Vous êtes nombreux à nous avoir signalé avoir reçu un email suspect comprenant le logo de bpost. "'Votre paquet' venant soi-disant de bpost signalant que la livraison d'un paquet se ferait uniquement après paiement de frais de port. Lors du paiement impossible de le faire par Maestro ce qui oblige de le faire par Visa. Paquet commandé chez Amazon où tout était normalement réglé", nous écrit par exemple Caroline du Bus de Warnaffe via le bouton orange Alertez-nous. "Attention plusieurs mails frauduleux soi-disant de bpost circulent, concernant un colis envoyé qui est bloqué à Bruxelles et qu'il faut payer pour le recevoir", avertit encore Johann.

"J'ai contacté bpost car j'ai reçu un autre mail à peu près identique peu de temps après. Je me suis donc dit que ce n'était pas possible qu'ils n'aient pas reçu mon paiement et qu'il y avait un problème. Là, bpost m'a confirmé qu'ils ne demandaient pas de frais de port et qu'il ne fallait surtout payer", explique Caroline. "Je ne fais jamais de paiement via internet. Ce n'est pas cette arnaque qui va me convaincre à changer", conclut Caroline.

8500 alertes

Elle est loin d'être la seule dans le cas: le centre pour la cybersécurité a reçu hier 8500 alertes pour de faux messages en néerlandais qui utilisent les logos de bpost et de la poste néerlandaise. Cela s'appelle du phishing, une escroquerie pour vous soutirer de l'argent.

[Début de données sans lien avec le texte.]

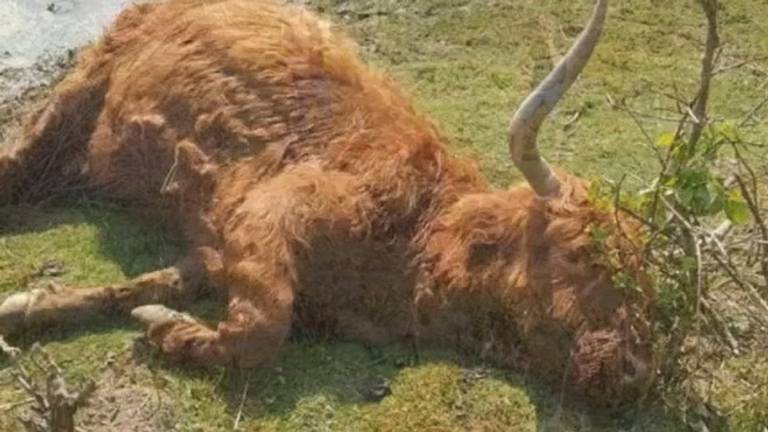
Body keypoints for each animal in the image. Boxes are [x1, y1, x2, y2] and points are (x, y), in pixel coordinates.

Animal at [0, 0, 656, 404]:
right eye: (581, 255)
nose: (634, 369)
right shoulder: (273, 206)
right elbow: (259, 331)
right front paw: (165, 329)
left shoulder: (219, 246)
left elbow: (164, 284)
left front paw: (32, 306)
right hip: (90, 75)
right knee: (19, 163)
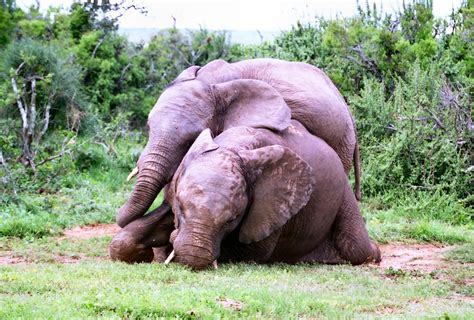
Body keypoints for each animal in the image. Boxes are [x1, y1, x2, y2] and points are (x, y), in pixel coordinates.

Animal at [109, 121, 380, 268]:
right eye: (181, 209)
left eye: (232, 219)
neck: (234, 146)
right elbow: (120, 242)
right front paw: (148, 252)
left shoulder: (270, 208)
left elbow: (250, 255)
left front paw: (168, 245)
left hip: (343, 189)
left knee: (356, 248)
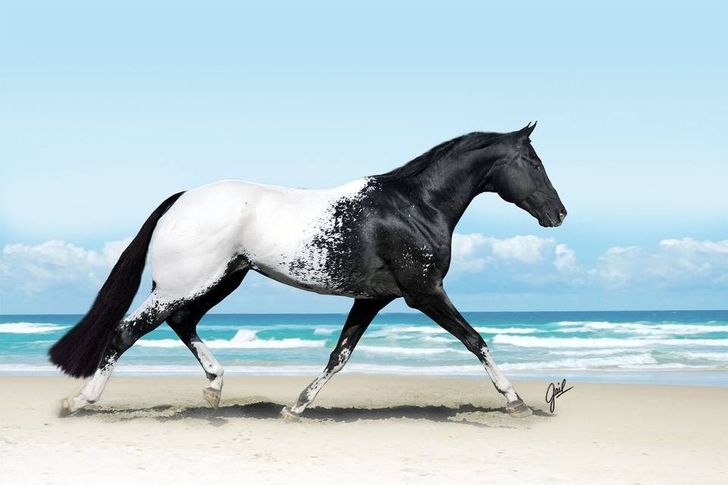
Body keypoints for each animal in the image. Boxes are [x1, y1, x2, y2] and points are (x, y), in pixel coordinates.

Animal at [50, 122, 566, 418]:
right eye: (534, 162)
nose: (558, 214)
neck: (414, 206)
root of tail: (180, 199)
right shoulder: (424, 292)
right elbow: (475, 339)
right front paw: (516, 400)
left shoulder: (373, 298)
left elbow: (339, 355)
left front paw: (297, 406)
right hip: (187, 282)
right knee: (127, 331)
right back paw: (80, 401)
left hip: (222, 278)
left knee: (181, 322)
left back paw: (215, 388)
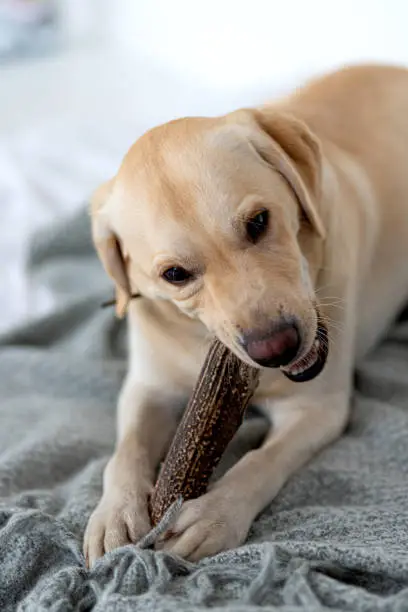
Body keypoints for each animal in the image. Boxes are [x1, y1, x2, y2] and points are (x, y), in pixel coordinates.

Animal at [83, 64, 408, 568]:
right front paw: (114, 513)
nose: (276, 347)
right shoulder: (147, 387)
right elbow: (126, 450)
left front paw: (215, 514)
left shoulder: (318, 408)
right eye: (175, 275)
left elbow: (260, 462)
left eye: (258, 221)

D'ailleurs, cette année, jamais autant de citoyens et d'entreprises ne se sont déclarés victimes de cybercriminels. Plus de 4800 déclarations ont été enregistrées, soit trois fois plus qu'en 2018.

"Ça peut parfois être simplement l'ouverture du mail qui lancera l'infection"

D'autres cybercriminels ont pour objectif de soutirer des données. Et vous n'êtes pas ciblé par hasard, explique Olivier Bogaert, de la Computer Crime Unit, joint par Benjamin Vande Velde: "On a par exemple, au niveau des réseaux sociaux, beaucoup d'informations qui vont permettre de cibler, avec précision, si je détaille de manière un peu trop précise ma profession, je peux recevoir un message qui retiendra mon attention. En ouvrant la pièce jointe associée, mais ça peut parfois être simplement l'ouverture du mail qui lancera l'infection et qui peut bloquer le système de l'entreprise dans laquelle je travaille".

C'est donc par l'employé que le pirate attaque l'entreprise. De nombreuses données peuvent alors être volées, et souvent, les victimes ne portent pas plainte. "C'est parfois un peu délicat, parce que si ça sort dans l'espace public, cette information, il est évident que du coup, ça pose problème pour l'image de l'entreprise".

Vigilance avec les smartphones

Porter plainte auprès du Centre de cybersécurité belge est essentiel. Phedra Clouner, la directrice adjointe, explique: "Déjà, ça nous permet à nous de réagir, et ça permet aussi d'essayer d'enrayer le plus rapidement l'attaque". Aujourd'hui, c'est avec les smartphones qu'il faut être particulièrement vigilant, car on les protège moins que nos ordinateurs.